“A just decision, O Judge!” said Stuart. “You shall have an honored place as a guest when the match is run. What say you to tomorrow morning at ten, James?”
“A fit hour, Walter. You ride Blenheim yourself, of course?”
“Truly, and you take the mount on Cressy?”
“None other shall ride him. I’ve black boys cunning with horses, but since it’s horse against horse it should also be master against master.”
“A match well made, and ’twill be a glorious contest. Come, Lennox, you shall be a judge, and so shall be your friend Willet, and so shall that splendid Indian, Tayoga.”
Robert was delighted. He had thrown himself with his whole soul into the Virginia life, and he was eager to see the race run. So were all the others, and even the grave eyes of Tayoga sparkled when he heard of it.
It was broad daylight when he went to bed, but he was up at noon, and in the afternoon he went to the House of Burgesses to hear the governor make a speech to the members on the war and its emergencies. Dinwiddie, like Shirley, the governor of Massachusetts, appreciated the extreme gravity of the crisis, and his address was solemn and weighty.
He told them that the shadow in the north was black and menacing. The French were an ambitious people, brave, tenacious and skillful. They had won the friendship of the savages and now they dominated the wilderness. They would strike heavy blows, but their movements were enveloped in mystery, and none knew where or when the sword would fall. The spirit animating them flowed from the haughty and powerful court at Versailles that aimed at universal dominion. It became the Virginians, as it became the people of all the colonies, to gather their full force against them.
The members listened with serious faces, and Robert knew that the governor was right. He had been to Quebec, and he had already met Frenchmen in battle. None understood better than he their skill, courage and perseverance, and the shadow in the north was very heavy and menacing to him too.

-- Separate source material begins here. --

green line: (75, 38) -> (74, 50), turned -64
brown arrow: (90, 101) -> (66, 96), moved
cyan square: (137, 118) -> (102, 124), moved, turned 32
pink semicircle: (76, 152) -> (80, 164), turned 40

But his depression quickly disappeared when he returned to the bright sunshine, and met his young friends again. The Virginians were a singular compound of gayety and gravity. Away from the House of Burgesses the coming horse race displaced the war for a brief space. It was the great topic in Williamsburg and the historic names, Blenheim and Cressy, were in the mouths of everybody.
Robert soon discovered that the horses were well known, and each had its numerous group of partisans. Their qualities were discussed by the women and girls as well as the men and with intelligence. Robert, filled with the spirit of it, laid a small wager on Blenheim, and then, in order to show no partiality, laid another in another quarter, but of exactly the same amount on Cressy.
The evening witnessed more arrivals in Williamsburg, drawn by the news of the race, and young men galloped up and down the wide street in the moonlight, testing their own horses, and riding improvised matches. The rivalry was always friendly, the gentlemen’s code that there should be no ill feeling prevailed, and more than ever the entire gathering seemed to Robert one vast family. Grosvenor was intensely interested in the race, and also in the new sights he was seeing.